Another thing to be aware of is build quality and fit. If buying a more budget-friendly set, make sure to read reviews and user feedback before purchase. Low-quality extension tubes might not mount or lock properly, which can result in jamming or detachment of the lens when you least expect it. When mounting a new extension tube always check whether the lock-pins in both the camera and the tube engage properly to prevent unwanted detachment.
Extension Tubes Q&A
Can I use extension tubes with a zoom lens?
Yes, extension tubes can be used with any lens – prime or zoom, long or wide-angle. As discussed above, however, some lenses are better suited to use with extension tubes than others.
What is the difference between a teleconverter and an extension tube?

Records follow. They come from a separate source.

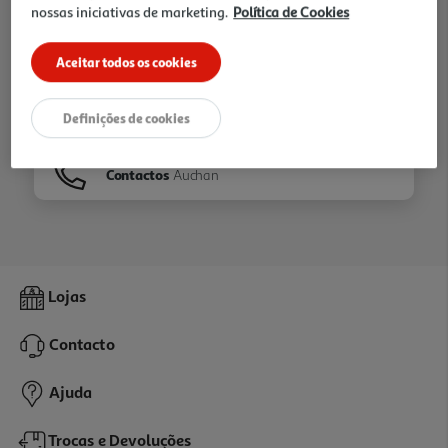
nossas iniciativas de marketing.
Política de Cookies
Ir para
Homepage
Aceitar todos os cookies
Veja os nossos
Folhetos
Definições de cookies
Contactos
Auchan
Lojas
Contacto
Ajuda
Trocas e Devoluções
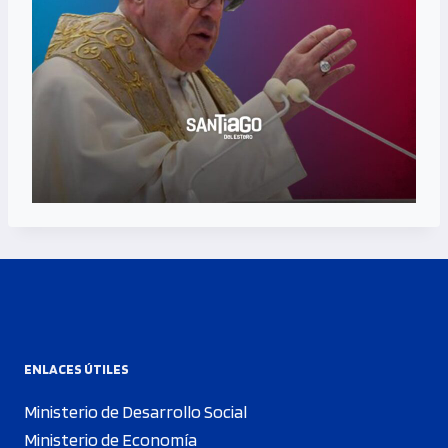
ENLACES ÚTILES
Ministerio de Desarrollo Social
Ministerio de Economía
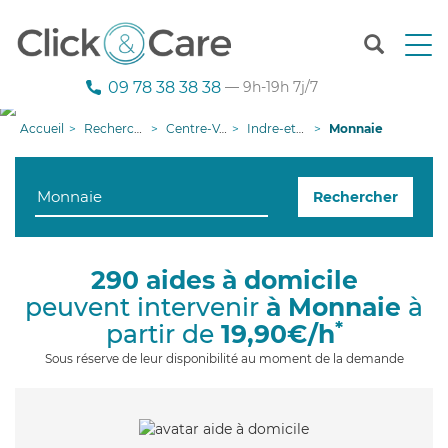
T
o
g
09 78 38 38 38
— 9h-19h 7j/7
g
l
Accueil
Recherche aide à domicile
Centre-Val de Loire
Indre-et-Loire
Monnaie
e
n
a
Rechercher
v
i
g
a
290 aides à domicile
t
peuvent intervenir
à Monnaie
à
i
o
*
partir de
19,90€/h
n
Sous réserve de leur disponibilité au moment de la demande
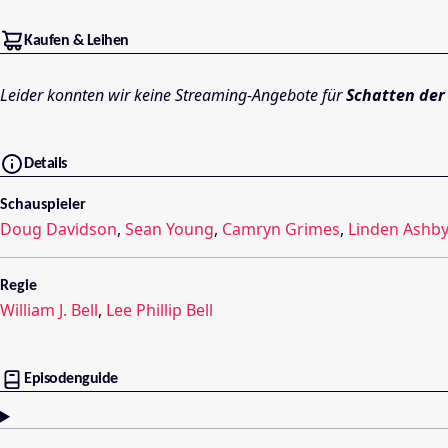
Kaufen & Leihen
Leider konnten wir keine Streaming-Angebote für
Schatten der
Details
Schauspieler
Doug Davidson
,
Sean Young
,
Camryn Grimes
,
Linden Ashby
Regie
William J. Bell
,
Lee Phillip Bell
Episodenguide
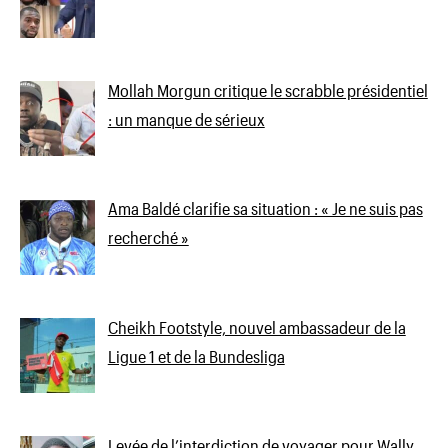
Mollah Morgun critique le scrabble présidentiel
: un manque de sérieux
Ama Baldé clarifie sa situation : « Je ne suis pas
recherché »
Cheikh Footstyle, nouvel ambassadeur de la
Ligue 1 et de la Bundesliga
Levée de l’interdiction de voyager pour Wally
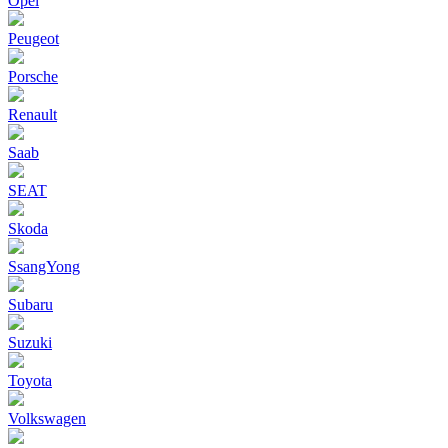
Opel
Peugeot
Porsche
Renault
Saab
SEAT
Skoda
SsangYong
Subaru
Suzuki
Toyota
Volkswagen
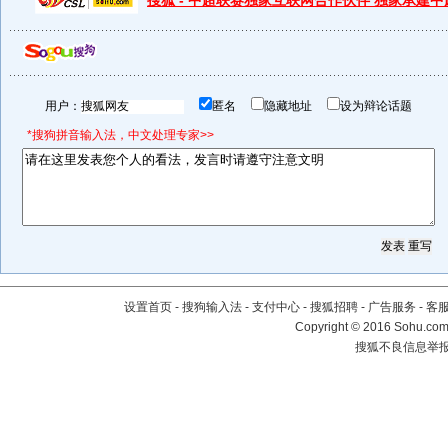
搜狐 - 中超联赛独家互联网合作伙伴 独家承建
用户：
匿名
隐藏地址
设为辩论话题
*搜狗拼音输入法，中文处理专家>>
设置首页
-
搜狗输入法
-
支付中心
-
搜狐招聘
-
广告服务
-
客
Copyright
©
2016 Sohu.com 
搜狐不良信息举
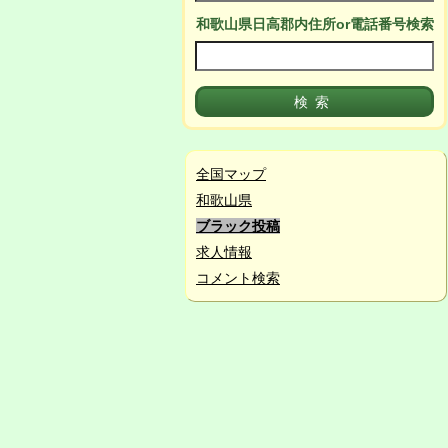
和歌山県日高郡
内
住所or電話番号検索
全国マップ
和歌山県
ブラック投稿
求人情報
コメント検索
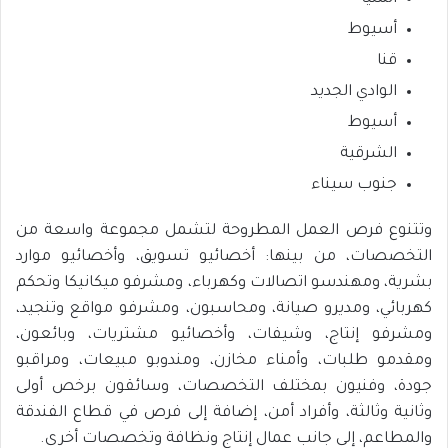
أسيوط
قنا
الوادي الجديد
أسيوط
الشرقية
جنوب سيناء
وتتنوع فرص العمل المطروحة لتشمل مجموعة واسعة من
التخصصات، من بينها: أخصائيو تسويق، وأخصائيو موارد
بشرية، ومهندسو اتصالات وكهرباء، ومشرفو ميكانيكا وتحكم
كهربائي، ومديرو صيانة، ومحاسبون، ومشرفو مواقع وتنجيد،
ومشرفو إنتاج، وشيفات، وأخصائيو مشتريات، وبائعون،
ومقدمو طلبات، وأمناء مخازن، ومندوبو مبيعات، ومراقبو
جودة، وفنيون بمختلف التخصصات، وسائقون برخص أولى
وثانية وثالثة، وأفراد أمن، إضافة إلى فرص في قطاع الفندقة
والمطاعم، إلى جانب عمال إنتاج ونظافة وتخصصات أخرى.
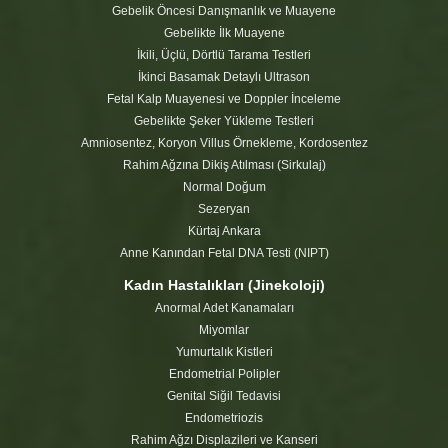
Gebelik Öncesi Danışmanlık ve Muayene
Gebelikte İlk Muayene
İkili, Üçlü, Dörtlü Tarama Testleri
İkinci Basamak Detaylı Ultrason
Fetal Kalp Muayenesi ve Doppler İnceleme
Gebelikte Şeker Yükleme Testleri
Amniosentez, Koryon Villus Örnekleme, Kordosentez
Rahim Ağzına Dikiş Atılması (Sirkulaj)
Normal Doğum
Sezeryan
Kürtaj Ankara
Anne Kanından Fetal DNA Testi (NIPT)
Kadın Hastalıkları (Jinekoloji)
Anormal Adet Kanamaları
Miyomlar
Yumurtalık Kistleri
Endometrial Polipler
Genital Siğil Tedavisi
Endometriozis
Rahim Ağzı Displazileri ve Kanseri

While both devices look similar and are identically mounted between a lens and camera body, they are quite different in their functions. A teleconverter uses an optical element magnify the image the lens projects, effectively simulating a longer focal length. You can still focus at infinity with a teleconverter.
An extension tube, on the other hand, has no optical elements. In fact, it’s just a hollow tube. An extension tube simply increases the distance between the lens and the sensor or film, thus allowing the lens to be focused closer than it’s normal minimum. You cannot focus at infinity with an extension tube.
Do extension tubes reduce image quality?
Lens extension tubes have no optical elements, so they do not alter the quality of the image projected by the lens in any way. However, with an extension tube you are, put simply, taking a part of the image and stretching it. Doing this, you might start to observe lens defects that were not previously visible.